→ **Directions for this task**: May I have the lines from the one containing "THE CONDITIONS OR" to the end of the entries, returned exactly and with nothing else?

******************************

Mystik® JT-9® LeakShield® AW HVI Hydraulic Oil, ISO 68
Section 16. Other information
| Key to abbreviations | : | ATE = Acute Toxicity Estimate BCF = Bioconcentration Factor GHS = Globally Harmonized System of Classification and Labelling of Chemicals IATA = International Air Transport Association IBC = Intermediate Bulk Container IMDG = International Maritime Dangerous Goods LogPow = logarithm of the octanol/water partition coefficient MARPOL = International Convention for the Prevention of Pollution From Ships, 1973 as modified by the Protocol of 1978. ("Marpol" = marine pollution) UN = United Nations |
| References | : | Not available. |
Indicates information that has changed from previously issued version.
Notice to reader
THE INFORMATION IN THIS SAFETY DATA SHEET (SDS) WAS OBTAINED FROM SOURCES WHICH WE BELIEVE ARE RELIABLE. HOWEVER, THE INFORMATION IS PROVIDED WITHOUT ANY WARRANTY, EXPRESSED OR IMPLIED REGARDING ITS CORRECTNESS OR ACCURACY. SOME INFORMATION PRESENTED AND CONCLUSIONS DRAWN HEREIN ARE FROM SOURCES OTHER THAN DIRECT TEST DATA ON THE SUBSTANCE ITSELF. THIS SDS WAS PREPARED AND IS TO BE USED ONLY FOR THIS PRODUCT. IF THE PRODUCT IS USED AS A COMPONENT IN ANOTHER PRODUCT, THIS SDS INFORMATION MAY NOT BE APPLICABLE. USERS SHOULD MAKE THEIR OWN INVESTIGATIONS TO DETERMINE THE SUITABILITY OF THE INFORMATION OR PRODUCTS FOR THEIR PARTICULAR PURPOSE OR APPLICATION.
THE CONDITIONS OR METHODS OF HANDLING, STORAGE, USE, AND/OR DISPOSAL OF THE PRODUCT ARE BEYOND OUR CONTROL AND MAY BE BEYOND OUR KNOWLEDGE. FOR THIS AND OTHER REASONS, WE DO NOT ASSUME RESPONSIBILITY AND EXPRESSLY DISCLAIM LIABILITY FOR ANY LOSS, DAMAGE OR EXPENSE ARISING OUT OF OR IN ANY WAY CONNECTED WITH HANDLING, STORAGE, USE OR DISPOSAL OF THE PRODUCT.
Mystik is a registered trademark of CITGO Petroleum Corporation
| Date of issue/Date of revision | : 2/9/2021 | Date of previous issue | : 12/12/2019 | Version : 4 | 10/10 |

******************************

→ **Solution for this problem**:
THE CONDITIONS OR METHODS OF HANDLING, STORAGE, USE, AND/OR DISPOSAL OF THE PRODUCT ARE BEYOND OUR CONTROL AND MAY BE BEYOND OUR KNOWLEDGE. FOR THIS AND OTHER REASONS, WE DO NOT ASSUME RESPONSIBILITY AND EXPRESSLY DISCLAIM LIABILITY FOR ANY LOSS, DAMAGE OR EXPENSE ARISING OUT OF OR IN ANY WAY CONNECTED WITH HANDLING, STORAGE, USE OR DISPOSAL OF THE PRODUCT.
Mystik is a registered trademark of CITGO Petroleum Corporation
| Date of issue/Date of revision | : 2/9/2021 | Date of previous issue | : 12/12/2019 | Version : 4 | 10/10 |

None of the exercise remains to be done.